I found this recipe in Lonely Planet’s Thailand: From the Source cookbook (yes, LP has a few cookbooks!) and we are now all obsessed with this dish. It’s a southern Thai meets Indian dish where the chicken is braised in rice with turmeric and spices and this specific recipe calls for a generous scattering of deep fried shallots over top. SO GOOD!!! Even my increasingly picky toddler was going to town on this. (Although, he wouldn’t eat the shallots ‘cus he said they were ‘octopus’ – you can’t win em all!)
A few things I did different: There’s a recipe for a chilli dipping sauce included but I skipped it and just used store-bought Thai sweet chilli sauce. I also used coconut milk instead of unsweetened evaporated milk and used de-boned chicken thighs instead of entire chicken legs. Just though it would make my life a bit easier but if you want, the original recipe calls for 3 chicken legs with the skin removed and cut into big chunks (whatever ‘big’ means, I dunno!)
~700 grams chicken thighs, cut into roughly 1 inch pieces / 2 tsp curry powder (I used Indian curry) / 1 tsp ground turmeric / 1 tsp ground coriander / 1/2 tsp ground cumin / 1 tsp ground cinnamon / 1 tsp salt / 1 tbsp sugar / 2 bay leaves / 200 ml coconut milk / 1 and 1/2 tbsp butter / 2 cups jasmine rice, rinsed and drained / 2 cups water / canola oil for frying / 300 grams shallots, very finely sliced (this seems like a lot but it’s really not after frying) / pinch of salt
Mix the spices, salt, sugar, bay leaves and coconut milk in a large bowl. Mix the chicken in and let it marinate for at least 15 minutes.
In a frying pan or a wok, melt the butter over medium-high heat and then add the chicken, including the marinade. Fry for about 10 minutes or until the chicken is juuuust cooked. Transfer to a bowl.
I replaced my rice cooker with an Instant Pot so I used that but you can of course use a rice cooker or cook on the stove top. Add the drained rice and then put the chicken and sauce on top. Then add the water and if you have the Instant Pot, just press the rice button. (I am such an Instant Pot convert!) If you’re cooking on the stove top, bring to a boil and then cover with the lid and turn the heat to low.

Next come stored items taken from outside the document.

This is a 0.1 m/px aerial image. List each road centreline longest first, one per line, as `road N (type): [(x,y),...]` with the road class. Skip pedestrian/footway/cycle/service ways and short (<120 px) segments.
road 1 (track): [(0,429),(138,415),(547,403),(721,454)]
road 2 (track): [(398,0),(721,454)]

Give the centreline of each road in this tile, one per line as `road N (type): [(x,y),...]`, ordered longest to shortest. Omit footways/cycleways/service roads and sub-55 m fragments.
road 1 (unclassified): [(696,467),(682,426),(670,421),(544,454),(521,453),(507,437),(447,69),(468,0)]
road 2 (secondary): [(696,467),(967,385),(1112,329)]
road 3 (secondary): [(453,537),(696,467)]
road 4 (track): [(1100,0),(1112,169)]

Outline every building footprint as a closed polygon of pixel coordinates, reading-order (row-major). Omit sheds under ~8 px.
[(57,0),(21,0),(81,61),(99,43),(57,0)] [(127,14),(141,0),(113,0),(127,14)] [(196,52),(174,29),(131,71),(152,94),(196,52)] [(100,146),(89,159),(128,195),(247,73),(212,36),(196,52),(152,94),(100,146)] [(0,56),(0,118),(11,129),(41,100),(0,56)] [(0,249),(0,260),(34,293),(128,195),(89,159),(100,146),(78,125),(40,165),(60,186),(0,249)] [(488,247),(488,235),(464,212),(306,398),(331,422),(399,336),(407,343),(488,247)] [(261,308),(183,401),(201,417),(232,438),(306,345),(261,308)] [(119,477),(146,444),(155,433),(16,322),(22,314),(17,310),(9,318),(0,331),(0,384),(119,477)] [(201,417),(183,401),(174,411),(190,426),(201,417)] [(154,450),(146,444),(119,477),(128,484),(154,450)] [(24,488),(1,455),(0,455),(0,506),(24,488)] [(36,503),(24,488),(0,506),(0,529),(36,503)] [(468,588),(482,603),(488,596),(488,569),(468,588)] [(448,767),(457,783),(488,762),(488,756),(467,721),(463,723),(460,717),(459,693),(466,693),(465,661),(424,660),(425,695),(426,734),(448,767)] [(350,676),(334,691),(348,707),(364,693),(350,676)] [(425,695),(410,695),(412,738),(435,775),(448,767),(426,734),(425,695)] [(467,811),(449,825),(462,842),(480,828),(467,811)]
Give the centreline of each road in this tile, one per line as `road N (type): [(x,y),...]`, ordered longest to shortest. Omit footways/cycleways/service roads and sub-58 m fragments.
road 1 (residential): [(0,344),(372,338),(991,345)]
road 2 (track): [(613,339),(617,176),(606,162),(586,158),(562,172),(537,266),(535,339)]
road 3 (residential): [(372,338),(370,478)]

Cook for 20-25 minutes until the rice is cooked.
While the rice is cooking, fry the shallots. In a frying pan or a wok over medium heat, add just enough oil so that you can deep-fry. Toss the shallots with the salt in a bowl and then squeeze out as much liquid as you can. When the oil is hot, fry the shallots in batches for about 1 to 2 minutes until crispy. When each batch is done, transfer to a plate lined with paper towel to drain any excess oil.
Plate up the rice and chicken, scatter the fried shallots over top and serve with a small bowl of sweet chilli sauce on the side. Again, SO GOOD!